Wednesday, we take Kate for her barium exam and then we wait for another week to see the surgeon again. I’m beginning to offer up prayers for patience because it seems like the process just keeps extending itself out. 

Okay, the nurse is here so I’ll wrap this up. Have a blessed week. Peace. 

Friday, March 8, 2024

 It’s been five days since my last post. (I sound like a parishioner in confession, don’t I?) I don’t know where the time goes but I do stay busy with Kate and I’m still doing most of the cooking, all of the grocery shopping, and laundry. But —- I don’t mind it at all. It’s good that husbands learn how to do the things that our wives have done for us all of our marriages. Far too many husbands lose their wives and they are lost because they never learned to do the “domestics”. And far too many start looking for another wife right away because they can’t handle their own affairs. I learned routine housekeeping as a child to include laundry, dusting and other stuff that were my “chores”. But I never learned to cook which is a good thing because my mother was not a good cook. 

We’re having another visit with Kate’s surgeon today. Hoping for good words and plans. She is scheduled a Barium exam on Wednesday which will hopefully provide the final “go” for her surgeon to do the resection. We know we have to put her on Lovenox injections for four days prior to surgery, so hopefully we can get that started right away. 

We woke up to a non responsive furnace this morning. So, I called our HVAC company, Schneider Heating and Air and luckily they were able to send a technician out first thing. The igniter had gone out on the furnace. So, $211.00 later, we have heat. Our system is now 20 years old. Hopefully it will hang in there for a few more years. 

That’s it for today. It’s a dreary rainy & chilly day. Stay warm and safe. Peace. 

Sunday, March 3, 2024

 I’m back once again. I know it has been awhile, a week I guess. But it has been a busy week with Ms. Kate. So, let me catch you up right quick. As you know, Monday was our anniversary and it was about as exciting as we didn’t want it to be. For whatever reason we had a lot of problems with the ostomy bag and went through seven changes. That gets very frustrating when I’m doing everything that I think I need to do and it still doesn’t hold. 

Wednesday we met with the Ostomy clinic folks and they were wonderful to work with. They told me that I was doing all the right things but I didn’t have the right products with which to work. She ordered me the right stuff and sent me home with some good supplies to get me by. 

Friday we had an appointment with he surgeon and he removed all 32 of her staples. They had begun to bother her a lot. Unfortunately she had a two inch place that had become infected so now we are addressing that issue. I have dressed it yesterday and this morning and it is already looking tremendously better. The good news is that we see the surgeon again this coming Friday, and he hopes to do her resection in three weeks which should be somewhere around the 21st of March.
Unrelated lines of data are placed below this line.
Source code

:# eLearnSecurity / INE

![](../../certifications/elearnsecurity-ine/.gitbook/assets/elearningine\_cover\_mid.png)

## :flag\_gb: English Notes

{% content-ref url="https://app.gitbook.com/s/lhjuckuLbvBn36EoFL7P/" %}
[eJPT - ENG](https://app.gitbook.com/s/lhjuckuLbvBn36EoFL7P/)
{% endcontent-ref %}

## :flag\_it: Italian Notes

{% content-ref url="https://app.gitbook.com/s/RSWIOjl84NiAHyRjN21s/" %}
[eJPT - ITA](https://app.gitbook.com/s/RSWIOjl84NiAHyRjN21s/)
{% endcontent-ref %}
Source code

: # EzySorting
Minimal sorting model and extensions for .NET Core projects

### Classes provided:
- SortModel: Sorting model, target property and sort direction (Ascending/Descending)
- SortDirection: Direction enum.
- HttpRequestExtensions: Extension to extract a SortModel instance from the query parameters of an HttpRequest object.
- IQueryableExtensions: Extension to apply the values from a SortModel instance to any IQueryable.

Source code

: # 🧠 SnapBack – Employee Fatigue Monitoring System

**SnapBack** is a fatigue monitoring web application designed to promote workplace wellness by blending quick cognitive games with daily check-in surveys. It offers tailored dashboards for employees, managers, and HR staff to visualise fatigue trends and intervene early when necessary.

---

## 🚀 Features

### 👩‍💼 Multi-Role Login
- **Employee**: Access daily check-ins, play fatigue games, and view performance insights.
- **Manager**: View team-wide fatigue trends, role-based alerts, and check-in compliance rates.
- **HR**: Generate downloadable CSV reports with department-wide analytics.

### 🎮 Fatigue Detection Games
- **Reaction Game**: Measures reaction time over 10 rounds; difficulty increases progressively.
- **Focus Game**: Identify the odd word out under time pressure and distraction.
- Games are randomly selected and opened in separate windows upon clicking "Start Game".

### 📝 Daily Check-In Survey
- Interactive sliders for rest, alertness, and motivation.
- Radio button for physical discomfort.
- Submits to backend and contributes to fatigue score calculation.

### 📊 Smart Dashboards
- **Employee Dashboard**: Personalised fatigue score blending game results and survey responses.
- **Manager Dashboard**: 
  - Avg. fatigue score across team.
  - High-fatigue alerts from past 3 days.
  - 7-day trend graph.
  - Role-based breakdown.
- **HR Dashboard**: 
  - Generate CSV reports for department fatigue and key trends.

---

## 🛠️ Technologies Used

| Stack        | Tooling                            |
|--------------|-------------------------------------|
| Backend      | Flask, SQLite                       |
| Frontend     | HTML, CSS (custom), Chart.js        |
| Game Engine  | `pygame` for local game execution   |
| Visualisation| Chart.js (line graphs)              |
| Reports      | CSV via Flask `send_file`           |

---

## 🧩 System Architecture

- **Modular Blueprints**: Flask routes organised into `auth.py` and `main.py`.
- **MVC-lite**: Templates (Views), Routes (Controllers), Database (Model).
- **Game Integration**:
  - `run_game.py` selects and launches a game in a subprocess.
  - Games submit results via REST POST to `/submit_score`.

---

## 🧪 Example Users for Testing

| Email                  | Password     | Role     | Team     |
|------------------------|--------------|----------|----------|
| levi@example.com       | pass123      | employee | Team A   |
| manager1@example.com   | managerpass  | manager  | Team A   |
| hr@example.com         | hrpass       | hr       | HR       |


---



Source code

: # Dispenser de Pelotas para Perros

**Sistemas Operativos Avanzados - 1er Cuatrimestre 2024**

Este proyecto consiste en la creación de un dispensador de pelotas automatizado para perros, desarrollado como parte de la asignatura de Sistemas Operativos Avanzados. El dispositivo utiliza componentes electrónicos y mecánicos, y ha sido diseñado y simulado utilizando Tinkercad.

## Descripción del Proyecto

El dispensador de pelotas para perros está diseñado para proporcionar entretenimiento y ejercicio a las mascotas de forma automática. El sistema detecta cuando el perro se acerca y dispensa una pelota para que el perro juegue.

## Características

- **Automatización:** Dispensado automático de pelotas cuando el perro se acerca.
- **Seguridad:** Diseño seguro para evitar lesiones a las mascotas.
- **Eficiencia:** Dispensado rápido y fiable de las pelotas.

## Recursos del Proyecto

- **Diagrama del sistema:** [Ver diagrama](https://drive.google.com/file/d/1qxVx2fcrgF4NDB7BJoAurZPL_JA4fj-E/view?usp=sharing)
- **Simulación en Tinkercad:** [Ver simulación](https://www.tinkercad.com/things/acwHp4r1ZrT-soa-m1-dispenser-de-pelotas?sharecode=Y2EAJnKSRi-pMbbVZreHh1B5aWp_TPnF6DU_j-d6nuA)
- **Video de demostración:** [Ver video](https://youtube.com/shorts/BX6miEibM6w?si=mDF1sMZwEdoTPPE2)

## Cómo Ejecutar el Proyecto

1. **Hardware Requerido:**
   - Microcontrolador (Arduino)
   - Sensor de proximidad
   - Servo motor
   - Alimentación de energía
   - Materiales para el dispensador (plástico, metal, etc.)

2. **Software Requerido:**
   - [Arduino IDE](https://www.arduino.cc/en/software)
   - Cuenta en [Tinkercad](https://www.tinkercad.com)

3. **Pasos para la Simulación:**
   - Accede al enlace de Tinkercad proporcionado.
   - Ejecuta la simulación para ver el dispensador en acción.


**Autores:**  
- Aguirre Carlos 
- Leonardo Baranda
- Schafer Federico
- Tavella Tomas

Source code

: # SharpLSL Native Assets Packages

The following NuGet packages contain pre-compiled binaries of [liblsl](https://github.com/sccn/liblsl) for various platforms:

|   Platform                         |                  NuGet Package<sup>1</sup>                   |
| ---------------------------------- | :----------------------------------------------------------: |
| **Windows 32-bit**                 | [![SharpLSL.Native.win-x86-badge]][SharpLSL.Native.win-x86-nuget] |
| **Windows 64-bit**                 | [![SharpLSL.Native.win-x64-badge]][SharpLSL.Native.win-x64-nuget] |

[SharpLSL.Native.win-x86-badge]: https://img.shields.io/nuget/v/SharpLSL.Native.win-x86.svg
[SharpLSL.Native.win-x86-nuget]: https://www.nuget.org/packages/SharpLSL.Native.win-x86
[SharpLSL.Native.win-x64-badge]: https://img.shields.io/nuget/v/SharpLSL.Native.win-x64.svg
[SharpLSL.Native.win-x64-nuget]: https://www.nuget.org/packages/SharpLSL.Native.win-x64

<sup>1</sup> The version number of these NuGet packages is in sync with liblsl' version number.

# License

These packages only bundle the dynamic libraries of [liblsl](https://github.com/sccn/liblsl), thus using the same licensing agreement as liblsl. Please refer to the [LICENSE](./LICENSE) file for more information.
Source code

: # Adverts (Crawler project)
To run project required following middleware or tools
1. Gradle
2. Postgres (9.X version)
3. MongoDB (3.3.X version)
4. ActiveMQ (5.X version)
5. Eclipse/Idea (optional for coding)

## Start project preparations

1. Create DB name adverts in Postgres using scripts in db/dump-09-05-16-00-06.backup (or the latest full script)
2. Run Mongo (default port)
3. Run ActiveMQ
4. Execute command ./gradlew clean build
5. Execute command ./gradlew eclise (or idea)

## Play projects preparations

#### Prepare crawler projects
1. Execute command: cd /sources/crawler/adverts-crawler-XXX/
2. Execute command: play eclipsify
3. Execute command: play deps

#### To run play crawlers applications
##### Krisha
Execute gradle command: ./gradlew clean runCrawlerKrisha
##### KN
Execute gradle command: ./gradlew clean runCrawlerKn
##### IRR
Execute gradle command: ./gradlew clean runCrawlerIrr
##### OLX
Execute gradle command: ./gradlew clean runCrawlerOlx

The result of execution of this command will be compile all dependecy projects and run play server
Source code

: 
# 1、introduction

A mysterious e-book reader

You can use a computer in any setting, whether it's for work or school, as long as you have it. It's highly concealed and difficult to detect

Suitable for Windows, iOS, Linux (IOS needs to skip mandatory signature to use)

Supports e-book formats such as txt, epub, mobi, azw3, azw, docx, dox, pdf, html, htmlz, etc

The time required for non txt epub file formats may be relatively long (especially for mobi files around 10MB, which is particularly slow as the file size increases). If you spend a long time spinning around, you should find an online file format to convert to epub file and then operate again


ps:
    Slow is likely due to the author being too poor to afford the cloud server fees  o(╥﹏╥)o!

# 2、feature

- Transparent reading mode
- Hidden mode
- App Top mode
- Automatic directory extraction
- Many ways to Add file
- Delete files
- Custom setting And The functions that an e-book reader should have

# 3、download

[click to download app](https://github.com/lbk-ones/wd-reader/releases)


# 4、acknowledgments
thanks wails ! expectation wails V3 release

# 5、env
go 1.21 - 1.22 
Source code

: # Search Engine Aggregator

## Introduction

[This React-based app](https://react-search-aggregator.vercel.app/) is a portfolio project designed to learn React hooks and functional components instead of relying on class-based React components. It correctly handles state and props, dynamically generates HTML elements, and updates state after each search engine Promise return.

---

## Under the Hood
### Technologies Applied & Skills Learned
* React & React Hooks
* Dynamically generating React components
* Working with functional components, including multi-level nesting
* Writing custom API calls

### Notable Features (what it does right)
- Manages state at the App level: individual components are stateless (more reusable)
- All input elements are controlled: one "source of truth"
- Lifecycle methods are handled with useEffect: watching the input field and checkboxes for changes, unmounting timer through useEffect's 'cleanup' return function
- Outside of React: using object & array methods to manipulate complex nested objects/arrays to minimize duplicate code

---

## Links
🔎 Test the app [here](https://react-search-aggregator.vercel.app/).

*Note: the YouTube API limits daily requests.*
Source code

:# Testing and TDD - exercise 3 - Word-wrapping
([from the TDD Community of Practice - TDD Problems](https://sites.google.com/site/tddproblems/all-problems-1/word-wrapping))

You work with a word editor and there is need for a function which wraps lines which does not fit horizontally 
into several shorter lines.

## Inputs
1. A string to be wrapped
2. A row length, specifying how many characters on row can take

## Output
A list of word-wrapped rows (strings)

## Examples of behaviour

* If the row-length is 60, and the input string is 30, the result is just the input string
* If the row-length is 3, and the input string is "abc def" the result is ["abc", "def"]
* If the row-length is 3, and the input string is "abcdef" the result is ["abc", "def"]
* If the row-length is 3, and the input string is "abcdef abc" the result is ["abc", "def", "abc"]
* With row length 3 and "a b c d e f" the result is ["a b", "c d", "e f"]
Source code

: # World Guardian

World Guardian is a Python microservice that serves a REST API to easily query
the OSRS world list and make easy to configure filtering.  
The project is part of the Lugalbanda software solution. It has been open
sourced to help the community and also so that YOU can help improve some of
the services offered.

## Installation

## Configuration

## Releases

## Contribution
That will be a wonderful thing. 

I am so happy to report that Kate is feeling so very much better. God is the ultimate designer and creator and the human body is a such a marvelous thing. I continue to be amazed at the complexity of the design. But — the insertion of prayer into the equation does so much to enhance our healing on every level. And I can tell you that I believe that we can feel the prayers of others as they pray for us and that too enhances our healing. 

That catches you up on our very exciting life. I pray you have a blessed week.     Peace.